Dealers must play according to a house way, which requires they make their best 21 hand first, then their best 14 hand, with the remaining two cards as the 7 hand. The game card distributed by Leading Edge says first priority for players should be to bust no hands. After that, second priority would be to set the best 7 hand first, and then the best 14 hand. That would leave a house edge of 7.78 percent.

On his wizardofodds.com site, Michael Shackleford details a power rating system that he says takes the house edge all the way down to 0.59 percent. He also says optimal strategy can narrow it further, to 0.54 percent, but that strategy has not yet been put into words.

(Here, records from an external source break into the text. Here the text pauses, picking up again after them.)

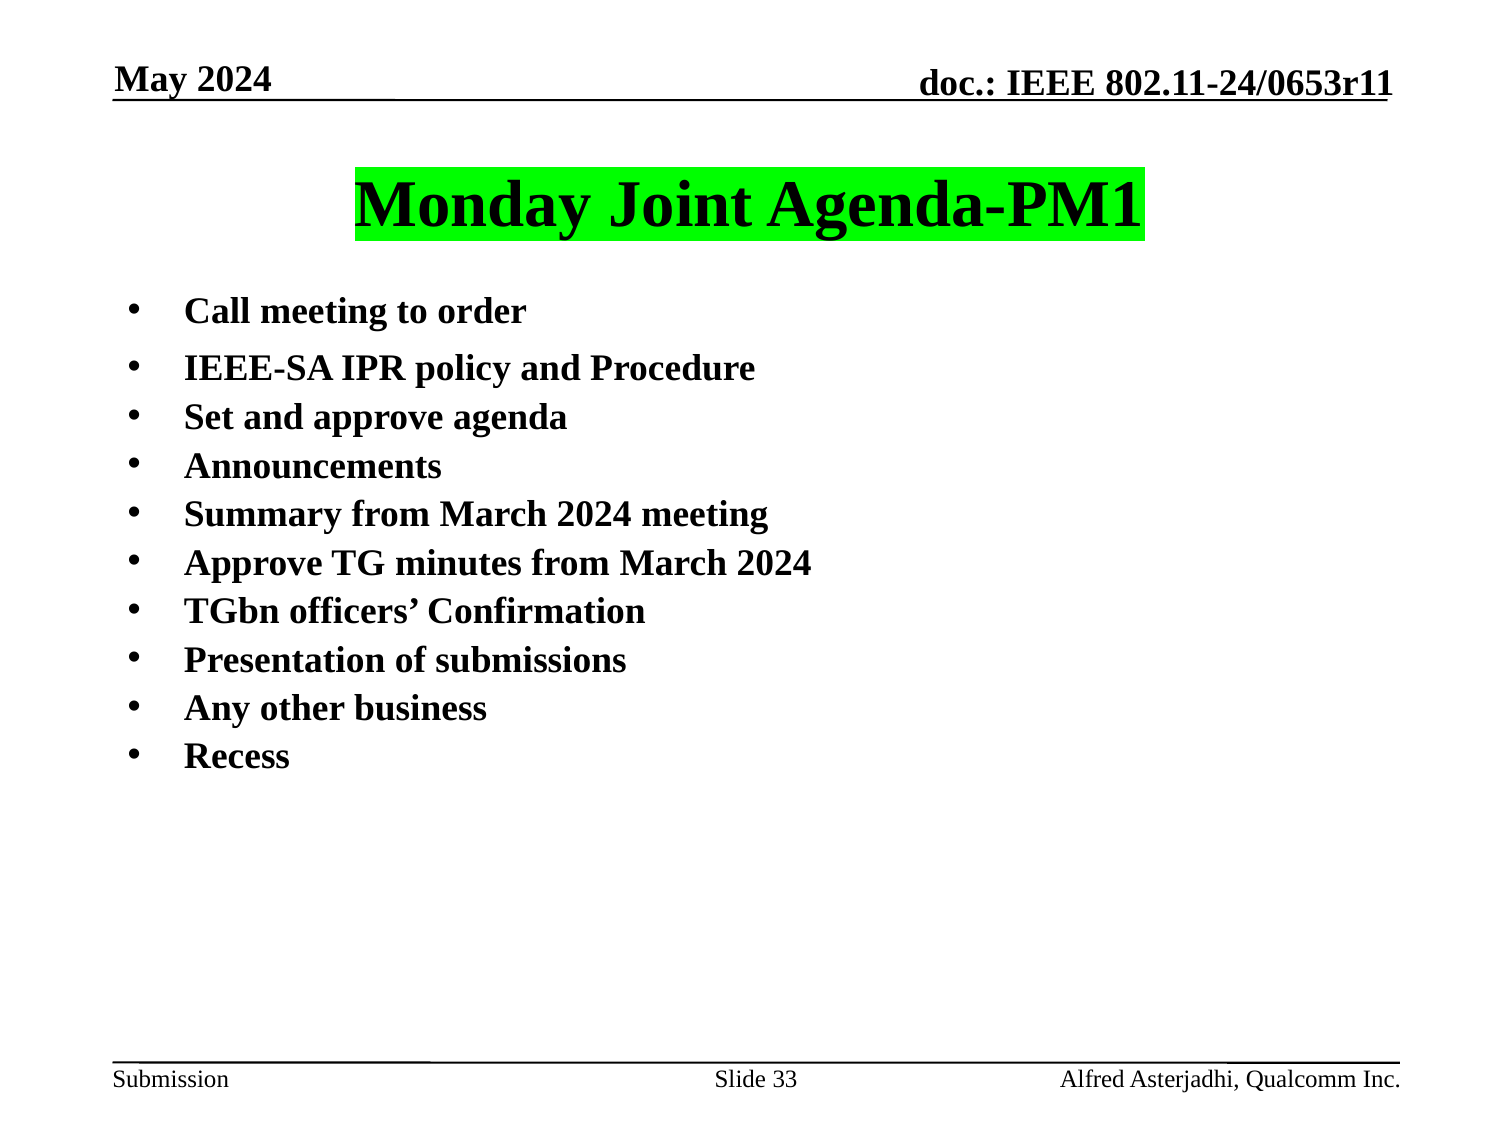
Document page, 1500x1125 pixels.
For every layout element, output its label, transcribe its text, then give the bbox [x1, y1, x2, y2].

title Monday Joint Agenda-PM1 [112, 112, 1388, 286]
list Call meeting to order IEEE-SA IPR policy and Procedure Set and approve agenda Announcements Summary from March 2024 meeting Approve TG minutes from March 2024 TGbn officers’ Confirmation Presentation of submissions Any other business Recess [112, 286, 1388, 1060]
slide_number Slide 33 [712, 1061, 800, 1123]
footer Alfred Asterjadhi, Qualcomm Inc. [878, 1061, 1402, 1093]
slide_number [114, 54, 423, 100]
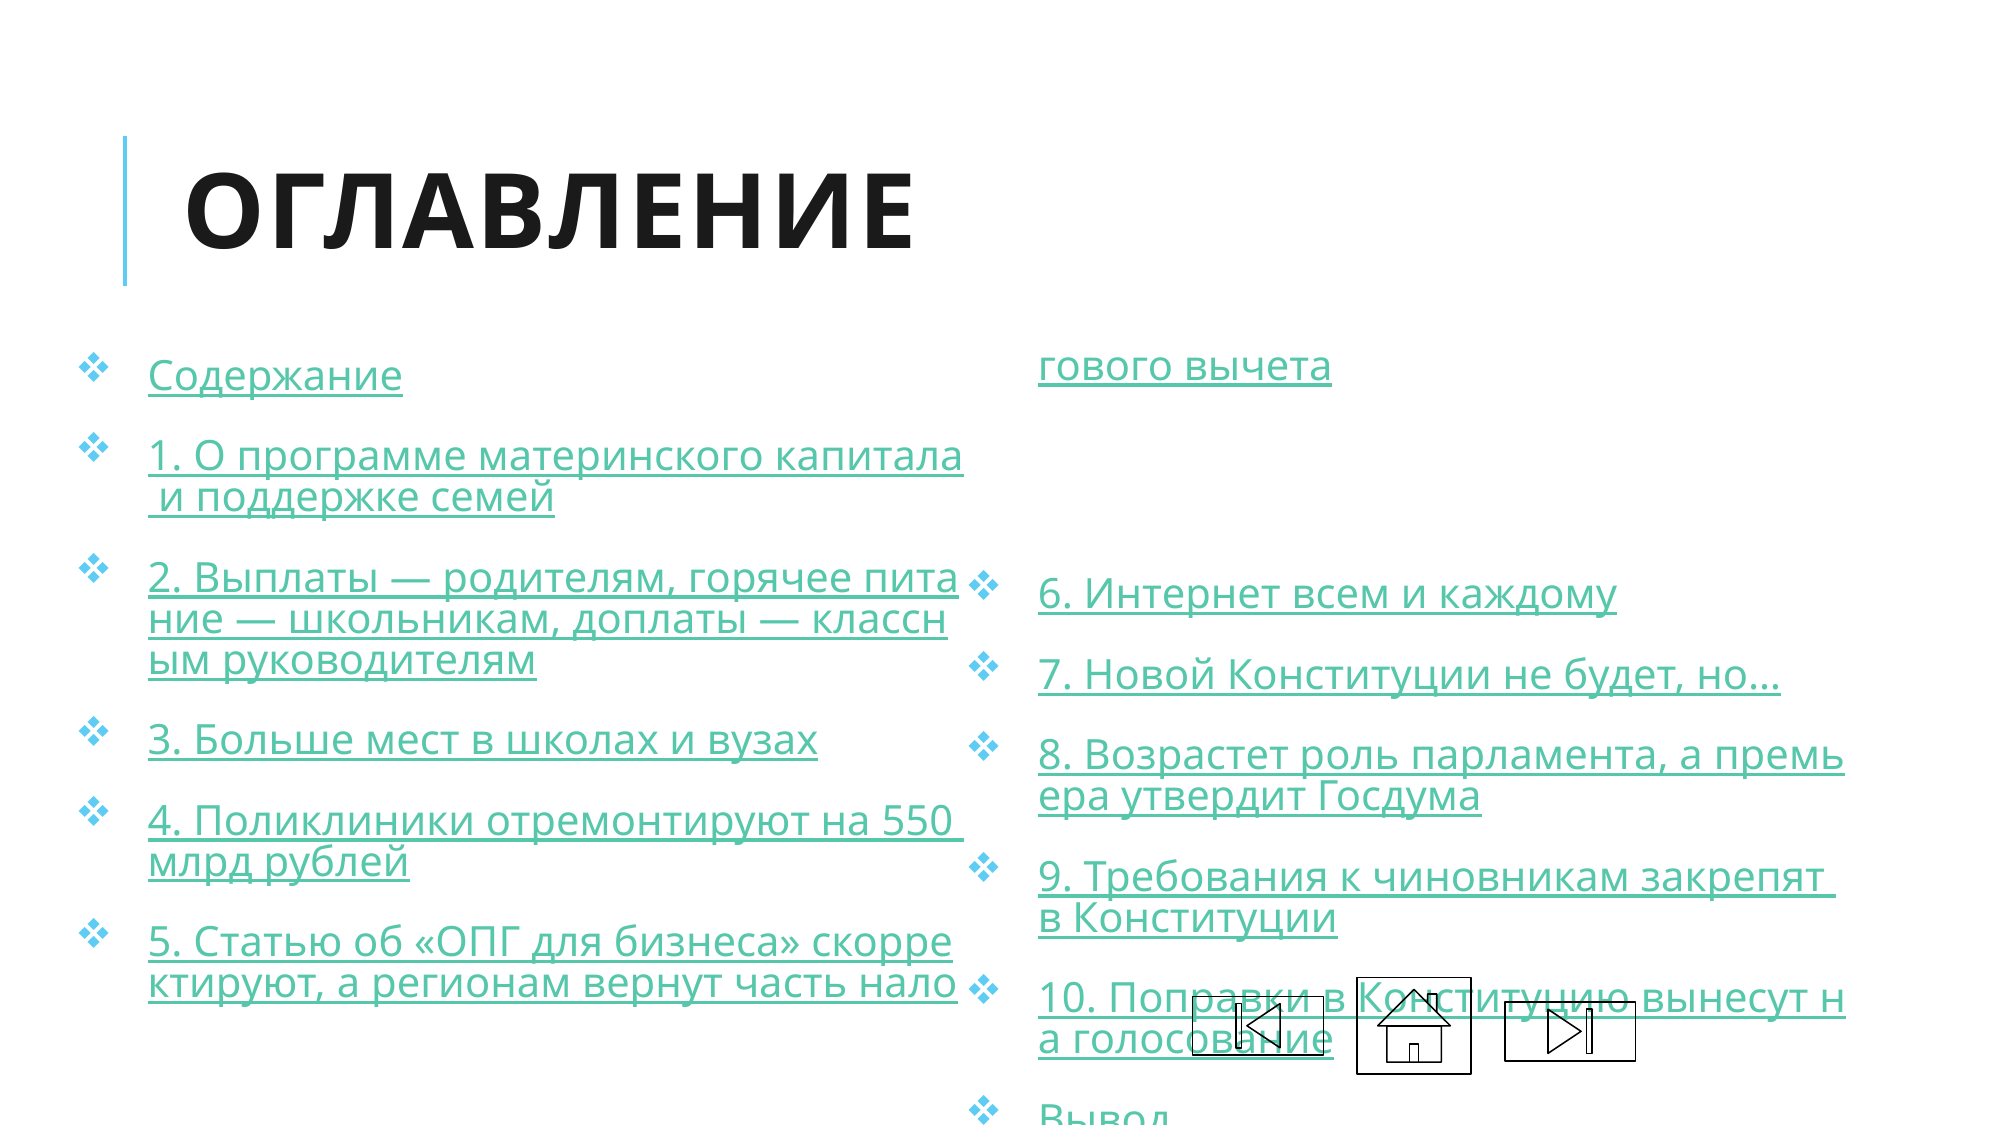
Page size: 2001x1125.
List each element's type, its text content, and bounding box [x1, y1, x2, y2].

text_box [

The 7-14-21 game comes with an optional bonus bet, with payoffs that start on even money if you win two of three hands, then increases to 7-1 for winning all three, 16-1 for a perfect hand of 7, 14, and 21, 50-1 if all cards are the same suit, 100-1 for a perfect hand with all red or all black cards, or a 2,000-1 bonanza for a perfect hand with all six cards in the same suit. The house edge is variable, because your sorting decisions could be affected by whether you make the side bet, but we’re basically looking at something between 2.5 and 3 percent. Sticking to the base game with Shackleford’s power ratings is the better play.